Figures in the Landscape: Pao Houa Her

Pao Houa Her, Kuv nco koj, rov qab los (I miss you, come back), 2022
two-channel video and audio installation
photo by Eric Mueller, Walker Art Center

“Portraiture in its photographical form may not be present in Her’s Paj qaum ntuj / Flowers of the Sky, but as a theme, it is tacit in every work,” writes Ruby Jeune Tresch for Sixty Inches From Center. Best known for her portraits, Pao Houa Her’s Walker Art Center solo show captures the environs near California’s Mount Shasta, where Hmong immigrants have found prosperity cultivating marijuana. Aside from a two-channel video installation, which features a woman in Minnesota and a man in Laos both singing Hmong folk songs, people are absent. But, as Tresch writes:

Long rubber hoses twist down dirt paths and tangle in skirting bushes, a plastic bag clings to the tip of a slouching branch, sheets of hardware cloth shield bagged plants, a camper van sits nestled in the grasses. Human activity is everywhere in Her’s landscapes. Her images deviate from the inclinations of early American West photographers in suggesting the majesty of the seemingly untouched, and instead offer up a land laden with intervention.
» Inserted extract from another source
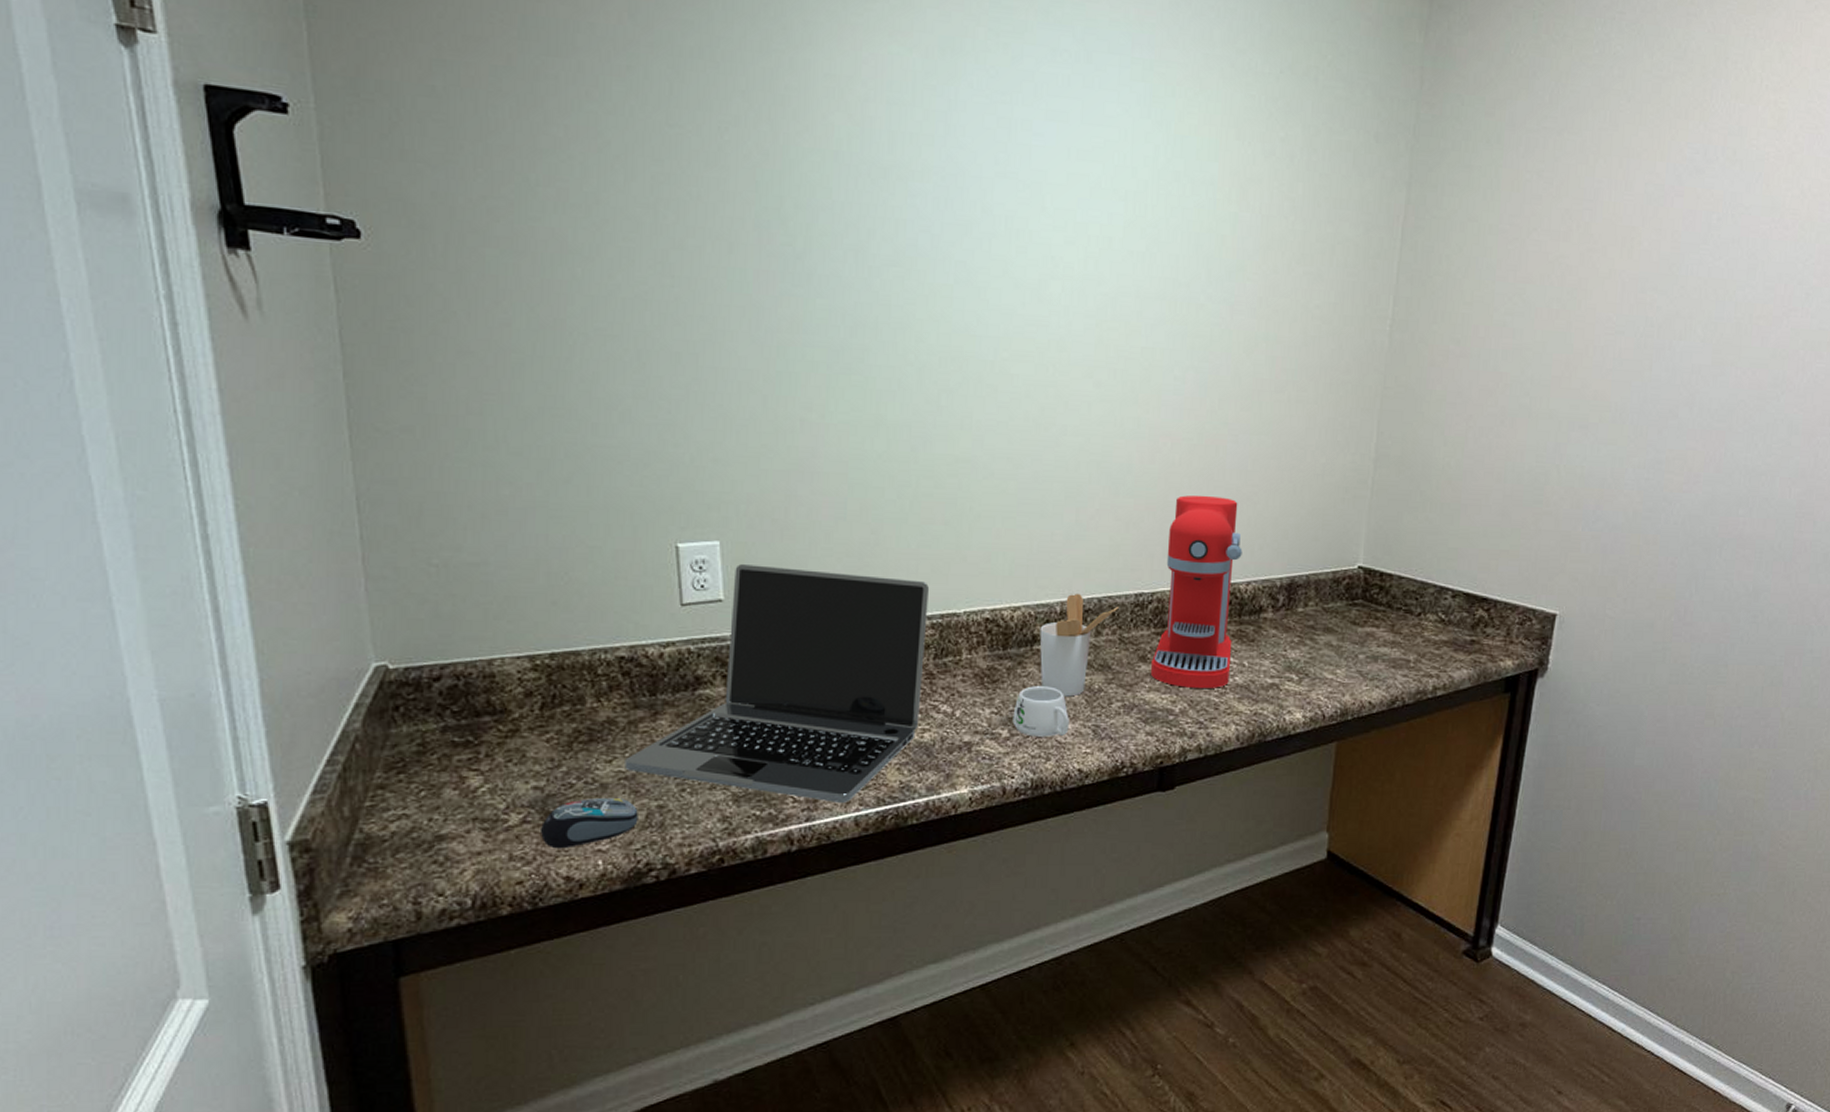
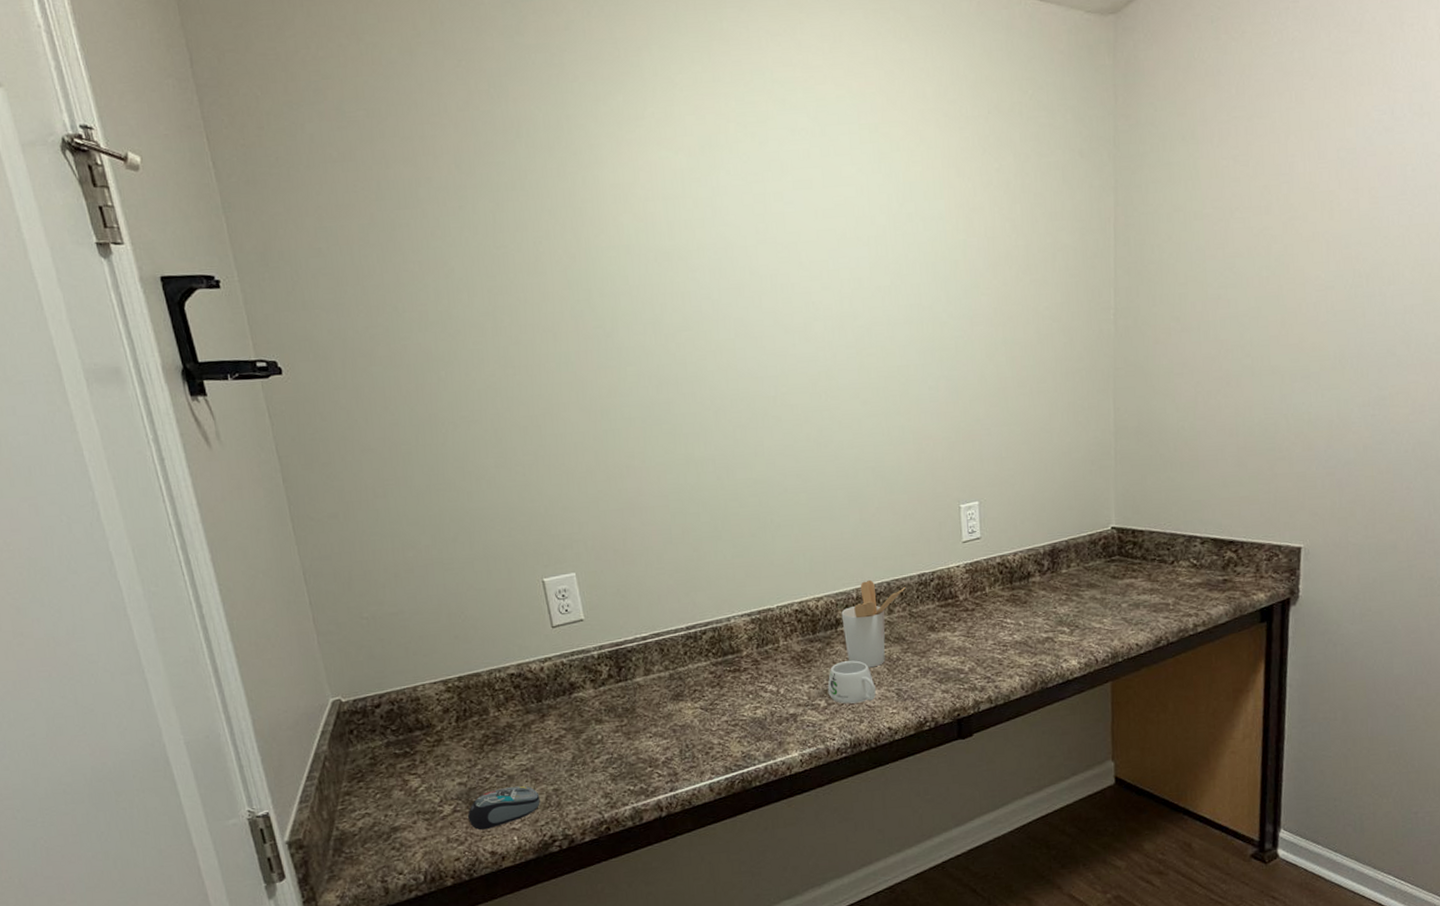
laptop: present [625,564,930,804] -> none [524,585,751,775]
coffee maker: present [1151,495,1243,688] -> none [939,483,1009,649]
Within the landscape, a portrait of a people emerges.

She positions Her’s photography within the context of famed chroniclers of the American West, like Ansel Adams, Carlton Watkins, Timothy O’Sullivan, while also noting the unique perspective Her brings:

Paj qaum ntuj / Flowers of the Sky provides a contemporary take by offering a window into the lives of a people reestablishing cultural identities and histories via earthly intervention. The Hmong community settled on this land provide the mediation it requires and with that, continue to reestablish the rural lifestyles of their roots. A revisitation to past prosperity in opium agriculture is allowed for and with it, a holistic cultural return. Through still and moving images, Her prods at the boundaries between landscape and portraiture, identity and place, human and earth. She lays out the joining of a past and a present—a place and a people. 

Paj qaum ntuj / Flowers of the Sky closes on January 22, 2023.